▸ **Prompt**: Turn every line of text in the records below into a single numbered list, omitting blank lines. Leave the pictures out of your answer.

Segment Start: Supplied records

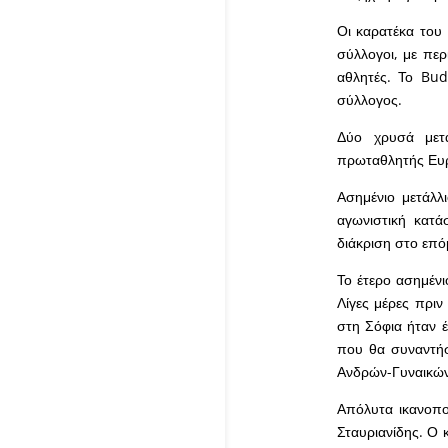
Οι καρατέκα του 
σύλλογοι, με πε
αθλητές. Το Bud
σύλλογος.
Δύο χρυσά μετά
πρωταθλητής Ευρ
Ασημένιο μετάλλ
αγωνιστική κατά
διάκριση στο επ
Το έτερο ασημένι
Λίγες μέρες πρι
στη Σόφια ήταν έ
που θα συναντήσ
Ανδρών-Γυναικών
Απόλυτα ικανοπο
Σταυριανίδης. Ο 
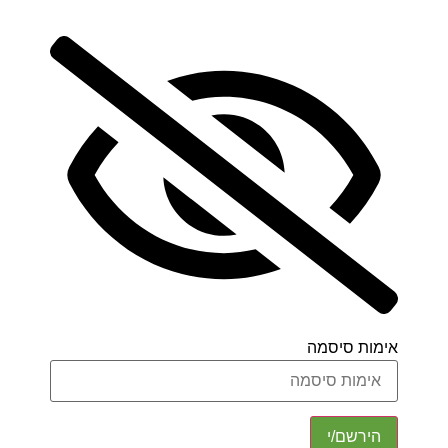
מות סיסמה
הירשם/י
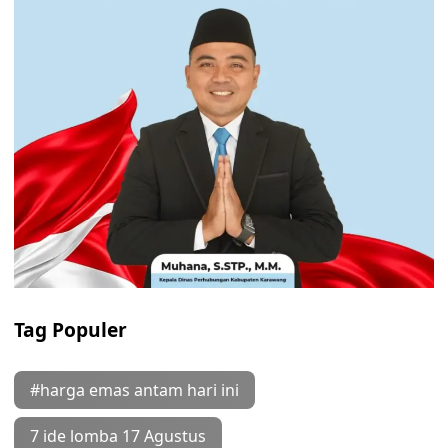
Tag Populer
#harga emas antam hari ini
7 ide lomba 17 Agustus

Segment End: Supplied records

▸ **Expected output**:
1. Οι καρατέκα του 
2. σύλλογοι, με πε
3. αθλητές. Το Bud
4. σύλλογος.
5. Δύο χρυσά μετά
6. πρωταθλητής Ευρ
7. Ασημένιο μετάλλ
8. αγωνιστική κατά
9. διάκριση στο επ
10. Το έτερο ασημένι
11. Λίγες μέρες πρι
12. στη Σόφια ήταν έ
13. που θα συναντήσ
14. Ανδρών-Γυναικών
15. Απόλυτα ικανοπο
16. Σταυριανίδης. Ο 
17. מות סיסמה
18. הירשם/י
19. Tag Populer
20. #harga emas antam hari ini
21. 7 ide lomba 17 Agustus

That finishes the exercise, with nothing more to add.